§ WHAT TO WORK ON:
Look through the records below for the line with "20: (343, 133, 1.15)". Return that line and each one after it up to and including the line with "38: (264, 106, 1.16)", exactly.

○ ○ ○ ○ ○

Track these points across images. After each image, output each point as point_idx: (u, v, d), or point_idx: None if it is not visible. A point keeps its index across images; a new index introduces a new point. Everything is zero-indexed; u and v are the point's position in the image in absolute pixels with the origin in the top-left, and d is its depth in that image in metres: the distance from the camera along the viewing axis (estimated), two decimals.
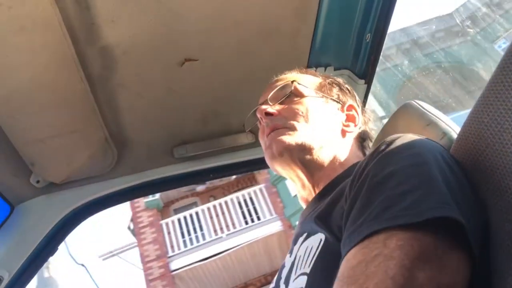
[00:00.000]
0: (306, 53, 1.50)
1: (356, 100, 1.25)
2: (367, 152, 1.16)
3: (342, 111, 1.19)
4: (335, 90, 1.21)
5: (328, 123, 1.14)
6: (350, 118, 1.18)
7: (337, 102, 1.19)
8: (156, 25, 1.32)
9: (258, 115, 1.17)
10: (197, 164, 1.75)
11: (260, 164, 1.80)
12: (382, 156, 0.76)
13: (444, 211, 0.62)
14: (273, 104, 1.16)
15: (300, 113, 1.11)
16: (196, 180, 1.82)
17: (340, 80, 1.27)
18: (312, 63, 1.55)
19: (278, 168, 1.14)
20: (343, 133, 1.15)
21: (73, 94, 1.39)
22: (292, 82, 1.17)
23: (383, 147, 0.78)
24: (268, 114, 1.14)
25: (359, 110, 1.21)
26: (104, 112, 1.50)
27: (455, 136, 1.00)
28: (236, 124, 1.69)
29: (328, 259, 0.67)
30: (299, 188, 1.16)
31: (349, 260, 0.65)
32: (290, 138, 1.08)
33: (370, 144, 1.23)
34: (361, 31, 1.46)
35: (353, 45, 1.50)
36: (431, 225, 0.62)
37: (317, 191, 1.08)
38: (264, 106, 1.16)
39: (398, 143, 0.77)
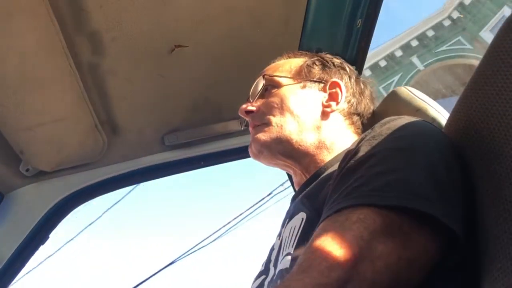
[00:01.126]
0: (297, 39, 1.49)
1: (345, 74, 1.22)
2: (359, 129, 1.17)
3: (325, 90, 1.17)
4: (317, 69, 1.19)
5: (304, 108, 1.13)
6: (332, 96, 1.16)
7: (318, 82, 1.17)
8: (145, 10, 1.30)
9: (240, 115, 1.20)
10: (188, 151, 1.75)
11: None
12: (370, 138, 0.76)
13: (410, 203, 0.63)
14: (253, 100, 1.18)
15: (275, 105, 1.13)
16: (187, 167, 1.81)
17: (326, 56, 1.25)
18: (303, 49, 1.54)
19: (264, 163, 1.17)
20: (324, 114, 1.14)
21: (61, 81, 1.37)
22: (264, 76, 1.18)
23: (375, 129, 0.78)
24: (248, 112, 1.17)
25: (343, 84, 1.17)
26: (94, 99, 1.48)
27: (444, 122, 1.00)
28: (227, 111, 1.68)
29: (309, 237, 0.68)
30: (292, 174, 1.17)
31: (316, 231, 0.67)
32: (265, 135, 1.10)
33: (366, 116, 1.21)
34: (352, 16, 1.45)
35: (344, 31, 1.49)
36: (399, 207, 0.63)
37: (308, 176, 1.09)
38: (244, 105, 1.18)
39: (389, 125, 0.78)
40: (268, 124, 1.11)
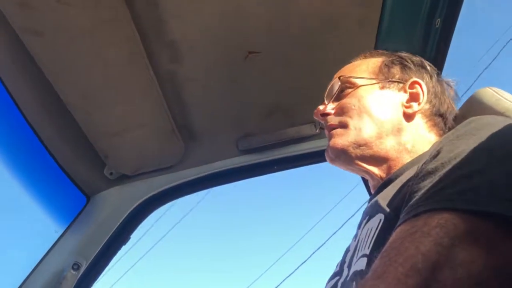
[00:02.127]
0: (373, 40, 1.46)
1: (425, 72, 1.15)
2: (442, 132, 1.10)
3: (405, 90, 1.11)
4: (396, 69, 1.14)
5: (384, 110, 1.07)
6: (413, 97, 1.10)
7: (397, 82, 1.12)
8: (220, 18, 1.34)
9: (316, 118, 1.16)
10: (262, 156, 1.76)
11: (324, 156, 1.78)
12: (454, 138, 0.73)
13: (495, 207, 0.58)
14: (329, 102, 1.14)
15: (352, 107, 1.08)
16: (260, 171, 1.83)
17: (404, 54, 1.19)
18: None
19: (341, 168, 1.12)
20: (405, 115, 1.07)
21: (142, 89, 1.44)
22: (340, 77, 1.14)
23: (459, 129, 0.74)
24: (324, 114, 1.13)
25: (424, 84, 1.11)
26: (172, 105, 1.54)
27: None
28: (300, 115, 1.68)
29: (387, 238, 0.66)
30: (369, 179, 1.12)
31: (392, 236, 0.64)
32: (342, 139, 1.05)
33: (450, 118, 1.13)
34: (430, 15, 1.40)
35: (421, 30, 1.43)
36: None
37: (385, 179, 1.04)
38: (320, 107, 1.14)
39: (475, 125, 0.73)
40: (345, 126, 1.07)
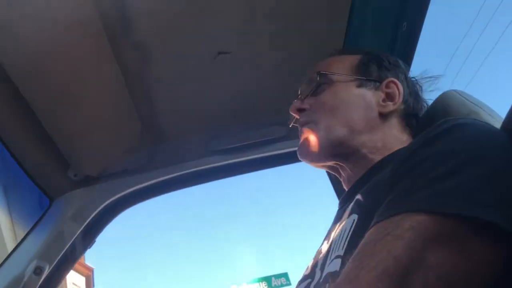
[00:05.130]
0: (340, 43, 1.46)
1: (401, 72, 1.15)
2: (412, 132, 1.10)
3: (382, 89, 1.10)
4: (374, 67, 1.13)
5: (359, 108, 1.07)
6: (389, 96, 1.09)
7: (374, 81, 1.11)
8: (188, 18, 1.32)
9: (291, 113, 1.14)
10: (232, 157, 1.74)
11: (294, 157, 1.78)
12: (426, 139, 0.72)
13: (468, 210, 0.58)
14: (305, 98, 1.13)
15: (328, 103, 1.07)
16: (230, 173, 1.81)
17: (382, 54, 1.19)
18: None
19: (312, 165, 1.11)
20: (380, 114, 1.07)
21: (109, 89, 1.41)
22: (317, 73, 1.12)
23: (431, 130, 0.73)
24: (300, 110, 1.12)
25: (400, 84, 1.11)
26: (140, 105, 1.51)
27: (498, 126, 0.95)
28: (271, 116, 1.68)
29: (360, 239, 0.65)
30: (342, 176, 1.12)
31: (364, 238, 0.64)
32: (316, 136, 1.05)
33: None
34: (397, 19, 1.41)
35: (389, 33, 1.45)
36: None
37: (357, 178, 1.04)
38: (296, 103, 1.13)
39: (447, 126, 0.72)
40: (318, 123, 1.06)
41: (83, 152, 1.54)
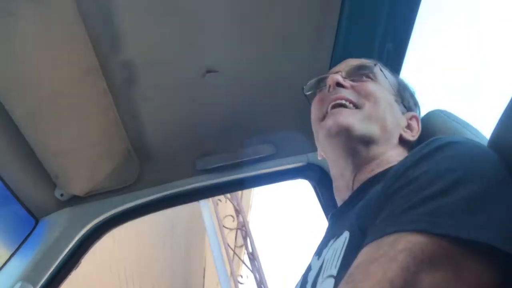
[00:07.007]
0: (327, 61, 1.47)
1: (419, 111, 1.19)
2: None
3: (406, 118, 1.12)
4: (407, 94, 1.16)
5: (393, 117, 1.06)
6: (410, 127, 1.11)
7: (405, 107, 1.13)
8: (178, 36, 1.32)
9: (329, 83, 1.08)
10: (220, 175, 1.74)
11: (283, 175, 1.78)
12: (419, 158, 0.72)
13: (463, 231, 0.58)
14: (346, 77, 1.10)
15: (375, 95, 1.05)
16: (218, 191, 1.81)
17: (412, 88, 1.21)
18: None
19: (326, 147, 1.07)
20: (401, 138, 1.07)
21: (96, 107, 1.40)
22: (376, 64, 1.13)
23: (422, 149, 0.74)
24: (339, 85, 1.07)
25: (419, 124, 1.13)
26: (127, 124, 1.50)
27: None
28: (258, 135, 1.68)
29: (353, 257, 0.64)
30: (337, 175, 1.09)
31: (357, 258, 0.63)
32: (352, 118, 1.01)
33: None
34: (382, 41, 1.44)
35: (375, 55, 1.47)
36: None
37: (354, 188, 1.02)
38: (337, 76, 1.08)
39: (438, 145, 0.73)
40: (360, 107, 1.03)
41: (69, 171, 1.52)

○ ○ ○ ○ ○

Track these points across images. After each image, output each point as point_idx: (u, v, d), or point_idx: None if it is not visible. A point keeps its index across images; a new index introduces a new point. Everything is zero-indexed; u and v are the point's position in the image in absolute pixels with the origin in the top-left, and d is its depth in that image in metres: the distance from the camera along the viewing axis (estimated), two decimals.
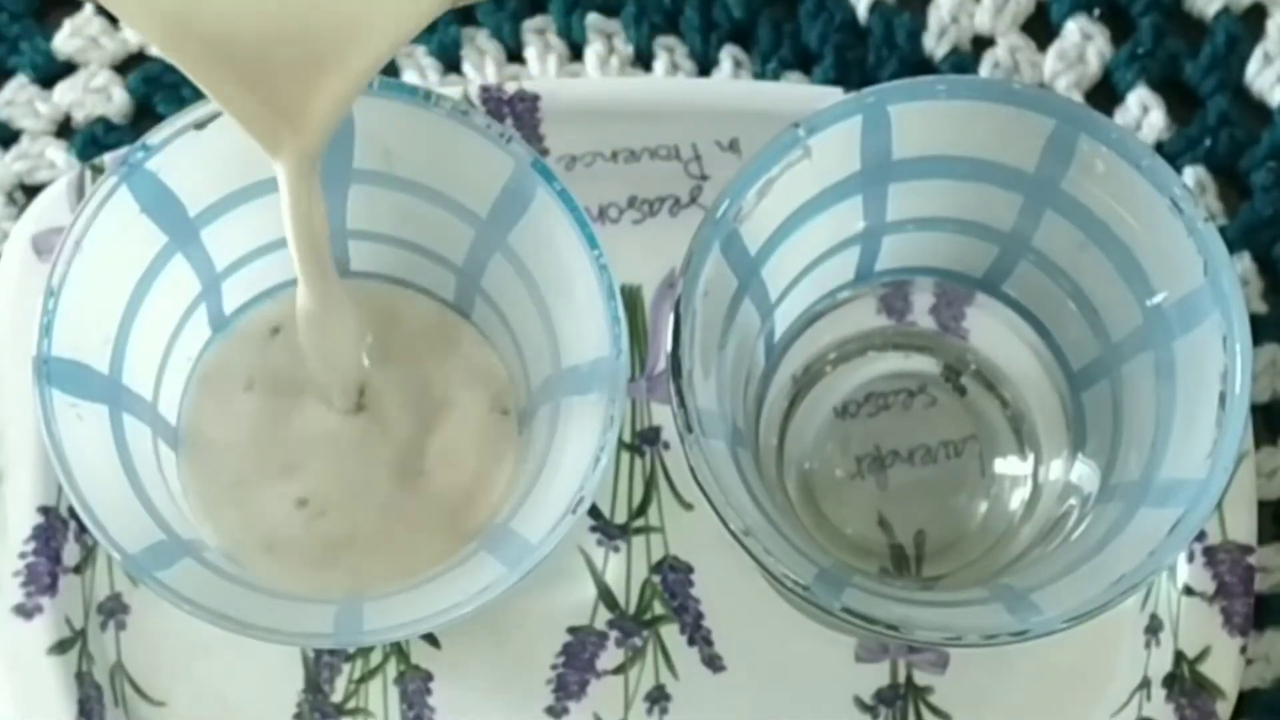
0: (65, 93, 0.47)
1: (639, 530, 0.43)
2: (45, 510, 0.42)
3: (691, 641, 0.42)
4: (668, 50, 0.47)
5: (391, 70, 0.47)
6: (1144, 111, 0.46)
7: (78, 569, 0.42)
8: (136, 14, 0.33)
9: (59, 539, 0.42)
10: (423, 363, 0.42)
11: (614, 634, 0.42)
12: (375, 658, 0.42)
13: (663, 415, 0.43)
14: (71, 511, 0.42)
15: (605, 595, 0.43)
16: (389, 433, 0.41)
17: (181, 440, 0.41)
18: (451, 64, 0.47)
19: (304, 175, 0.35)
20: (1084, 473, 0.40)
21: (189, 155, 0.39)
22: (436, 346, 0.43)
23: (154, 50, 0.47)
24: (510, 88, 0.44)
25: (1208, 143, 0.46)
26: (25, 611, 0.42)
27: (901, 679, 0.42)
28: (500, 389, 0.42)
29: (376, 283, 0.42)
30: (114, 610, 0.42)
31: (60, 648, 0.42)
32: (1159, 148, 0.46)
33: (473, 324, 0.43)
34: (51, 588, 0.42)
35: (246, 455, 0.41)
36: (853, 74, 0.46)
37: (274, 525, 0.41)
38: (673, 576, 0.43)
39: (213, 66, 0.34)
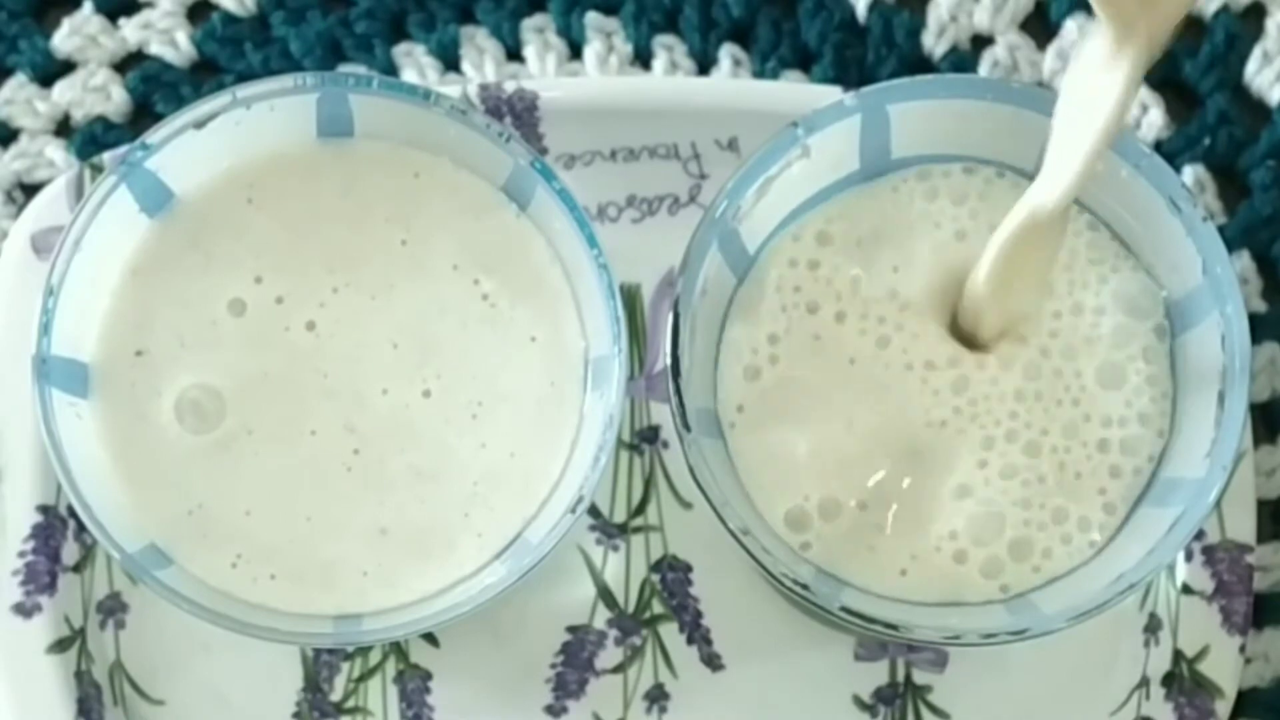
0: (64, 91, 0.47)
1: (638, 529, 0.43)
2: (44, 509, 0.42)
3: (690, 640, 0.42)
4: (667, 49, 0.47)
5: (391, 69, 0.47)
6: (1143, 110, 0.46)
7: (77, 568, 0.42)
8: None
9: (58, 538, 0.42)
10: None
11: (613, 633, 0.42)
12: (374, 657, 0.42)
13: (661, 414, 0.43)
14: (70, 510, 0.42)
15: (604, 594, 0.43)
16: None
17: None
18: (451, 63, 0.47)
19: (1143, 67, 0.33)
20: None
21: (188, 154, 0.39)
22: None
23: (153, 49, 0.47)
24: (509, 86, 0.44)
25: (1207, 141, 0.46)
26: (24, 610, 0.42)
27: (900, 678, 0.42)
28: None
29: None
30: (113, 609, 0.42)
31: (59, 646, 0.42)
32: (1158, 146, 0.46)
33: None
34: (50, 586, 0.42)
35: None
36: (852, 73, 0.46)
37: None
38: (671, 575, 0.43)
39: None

○ ○ ○ ○ ○

§ EXERCISE RESPONSE:
20: (343, 133, 1.15)
21: (73, 94, 1.39)
22: (292, 82, 1.17)
23: (383, 147, 0.78)
24: (268, 114, 1.14)
25: (359, 110, 1.21)
26: (104, 112, 1.50)
27: (455, 136, 1.00)
28: (236, 124, 1.69)
29: (328, 259, 0.67)
30: (299, 188, 1.16)
31: (349, 260, 0.65)
32: (290, 138, 1.08)
33: (370, 144, 1.23)
34: (361, 31, 1.46)
35: (353, 45, 1.50)
36: (431, 225, 0.62)
37: (317, 191, 1.08)
38: (264, 106, 1.16)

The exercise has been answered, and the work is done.